AHL president, Scott Howson, pretty much said that his office and the NHL have not been in contact.
"“We haven’t been involved in any of those discussions at the NHL level in terms of what they’re planning to do, whether it’s a modified bubble or whatever. We don’t have to start the same day or weekend or week. But we’ve gotta be somewhat in alignment with them so that when they get going, they have access to a player pool, and their players are playing.” – Scott Howson, via ESPN.com"
I don’t want to overblow anything because Howson’s main comment is more about needing to have some idea of what the NHL’s plan is so the calendar of North America’s two biggest leagues is not completely out of whack. Nevertheless, the idea that the two leagues are basically operating as completely separate entities is not good.
They are separate entities in terms of the NHL not being in direct control of the AHL, other than a few teams owning their minor league affiliate. Yet, when both leagues depend on one another so heavily, you would think there might be a conference call or two.

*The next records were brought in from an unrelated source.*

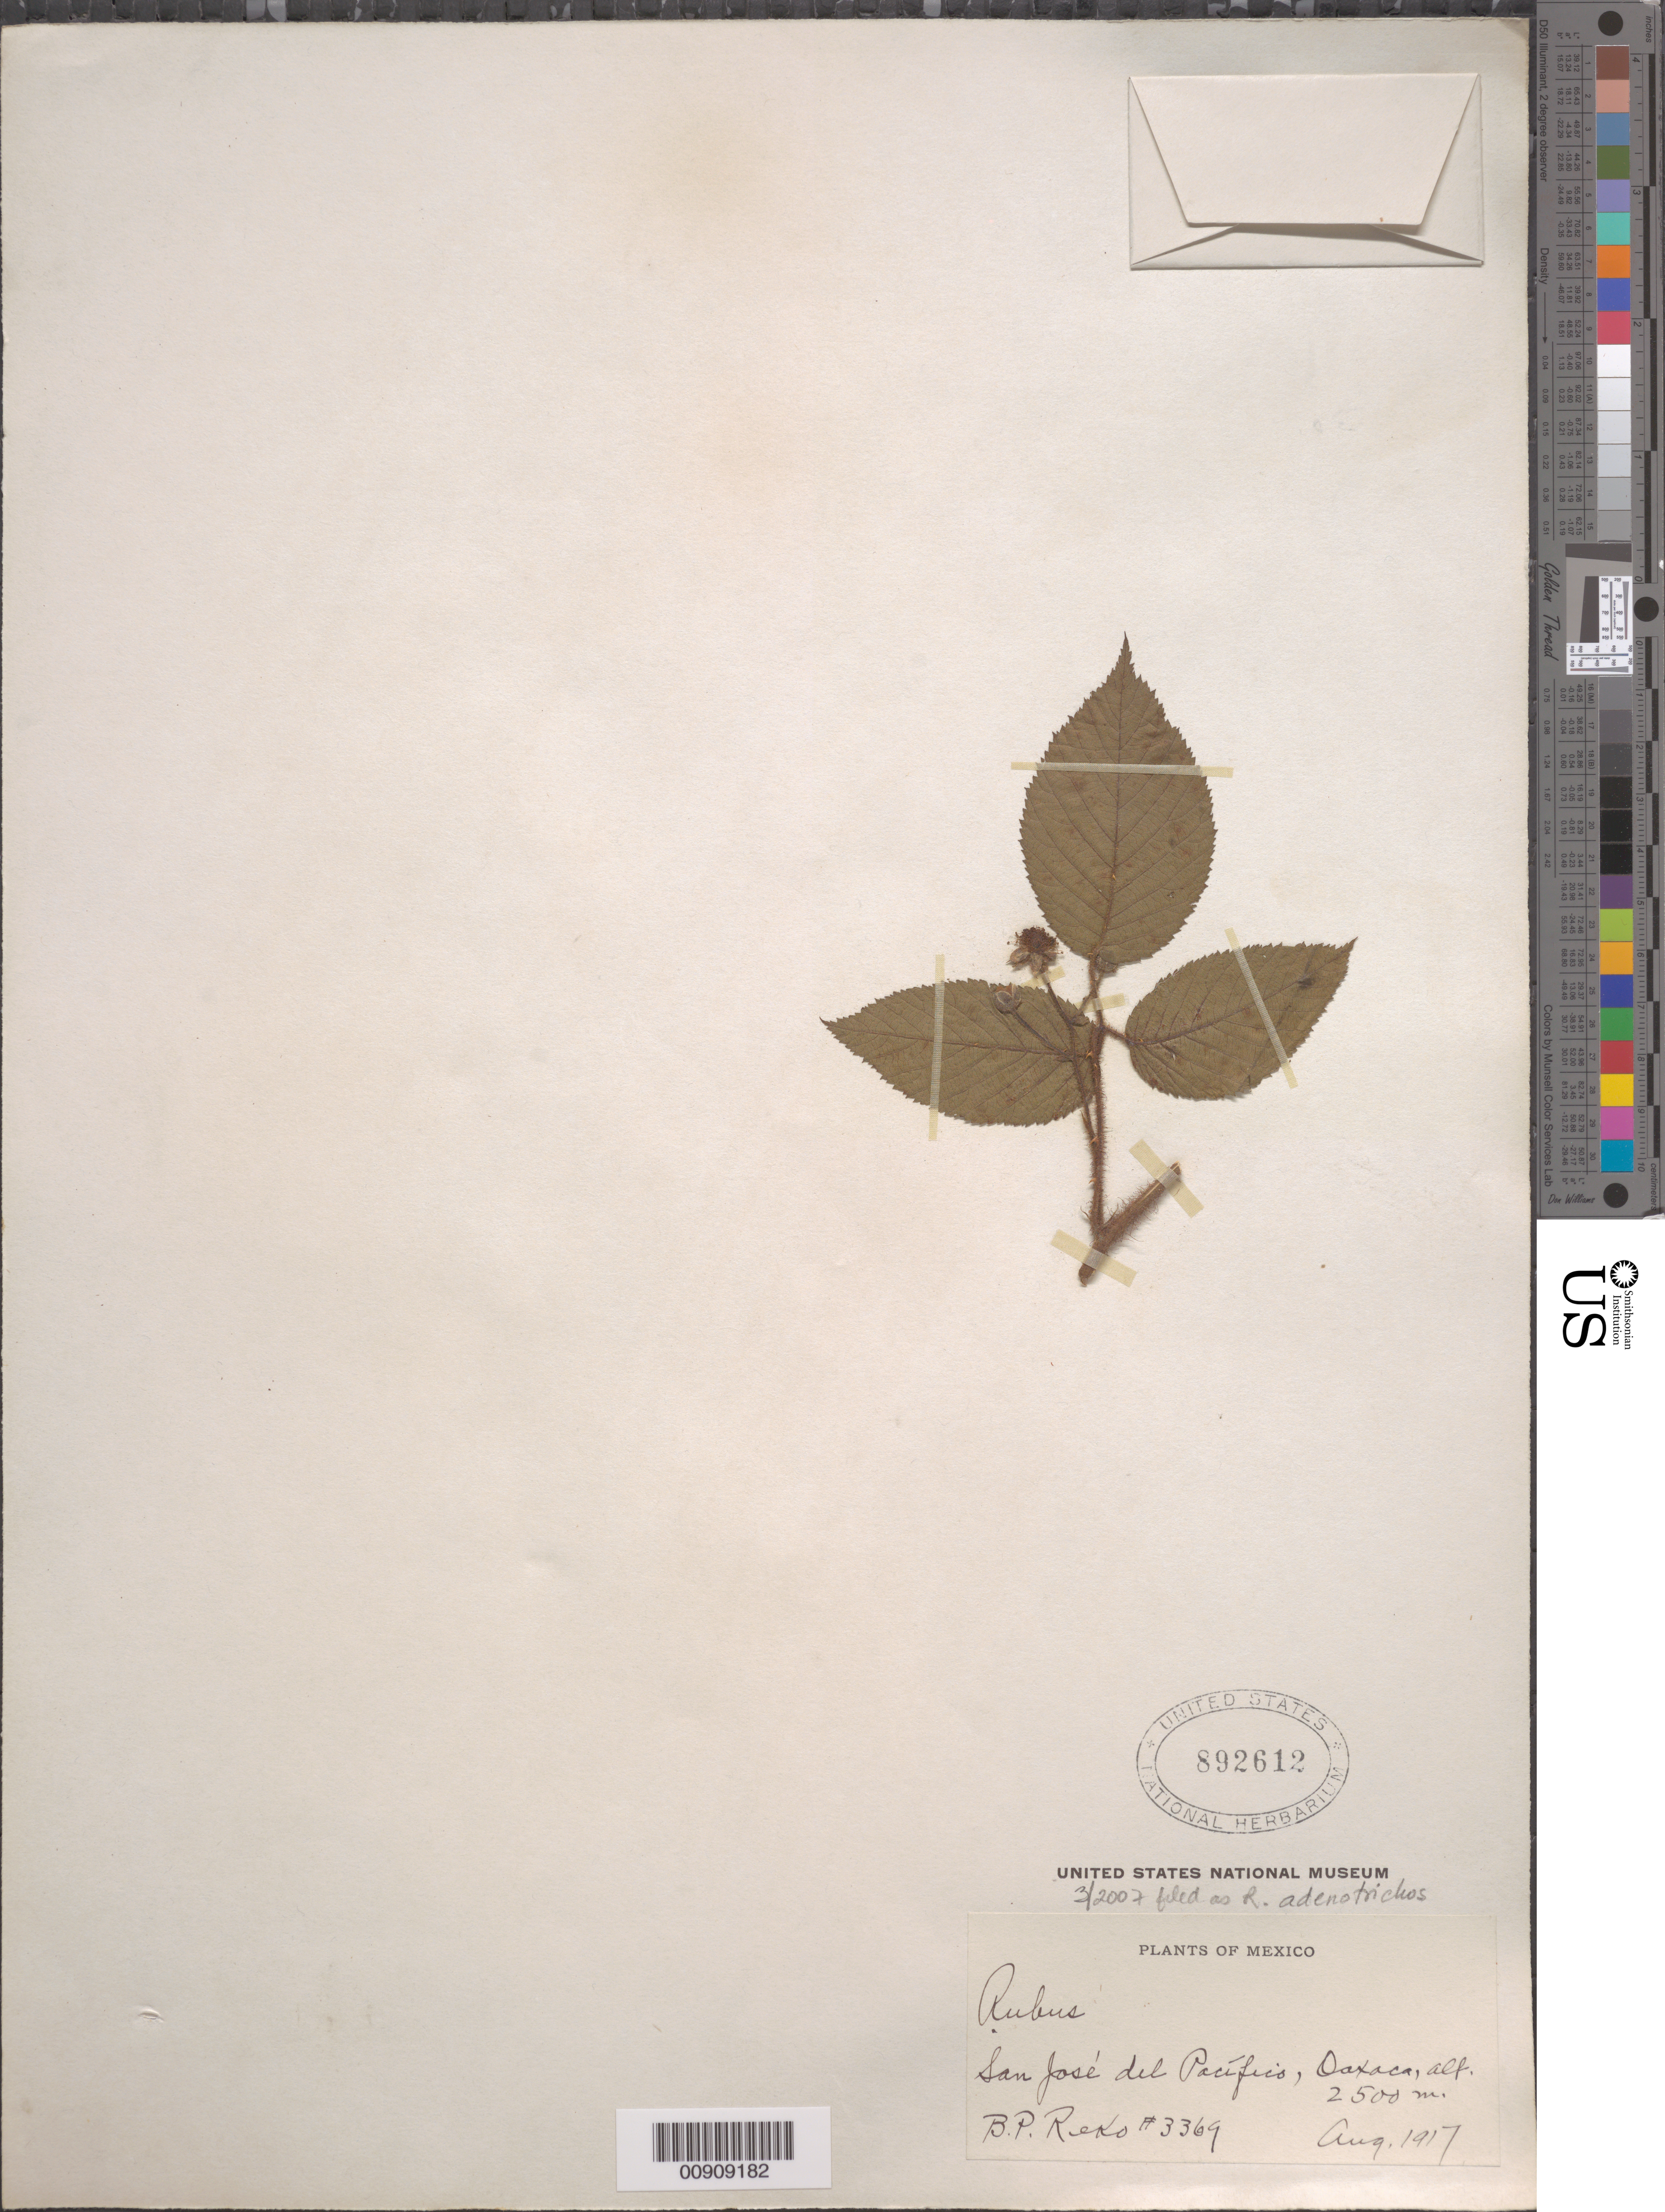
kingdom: Plantae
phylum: Tracheophyta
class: Magnoliopsida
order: Rosales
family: Rosaceae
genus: Rubus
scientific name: Rubus adenotrichos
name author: Schltdl.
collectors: B. P. Reko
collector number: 3369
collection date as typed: Aug 1917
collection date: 1917-08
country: Mexico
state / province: Oaxaca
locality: San José del Pacífico, Oaxaca.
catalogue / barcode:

As of this moment in time, the AHL hopes to start by December 4. Just the same as the NHL, that depends on what teams can put butts in the seats and how to solve the Canadian border issue.
But the AHL and NHL have to be in step to a degree. If the AHL found a way to start by December 4 and the NHL got pushed back into February, or later, then you have minor league players on a different schedule. Call-ups might be more fatigued by the time the NHL playoffs began in that scenario since they’d have played an entire minor league season and then got called up.
Conversely, if the AHL cannot figure out a way to start around the same time as the NHL, or in the worst case not start at all, then the NHL is up the creek without a paddle. They’re not going to have the funds to pay all their players NHL salaries if they’re technically on an expanded roster. They also need those prospects to play games, not just have practices or scrimmages as a B-team against the regulars.
It’s even worse in the ECHL. Their start is not dependent on the NHL, but there are so many different rules for different cities that they have part of the league starting December 11 with a 72-game schedule and the rest of the league starting in January, with a 62-game schedule. Thank heavens that doesn’t really impact the Blues.
It’s a question without an answer right now. There are no solid solutions for the AHL, or the other minor leagues.
The NHL likely won’t have enough money to support “the A” by itself. Not all cities with AHL teams are going to allow fans in the building. There is enough question about teams even starting if they can’t have fans that you have to wonder if some franchises might go dormant for a year or even fold.
The NHL has it’s own problems, but they can potentially survive based on TV money, even if they’re operating at a loss. The AHL has no such deals and has to have fans.
Even if you don’t worry about those franchises, there is a real danger of all Blues prospects at all levels having a lost year. If there is no place to play, they lose a year of development, which could be catastrophic.
Some might argue it’s still early days, but these things have to be coordinated to some degree and cannot be left to the last minute. The fact that the AHL is not on the NHL’s radar at all is concerning.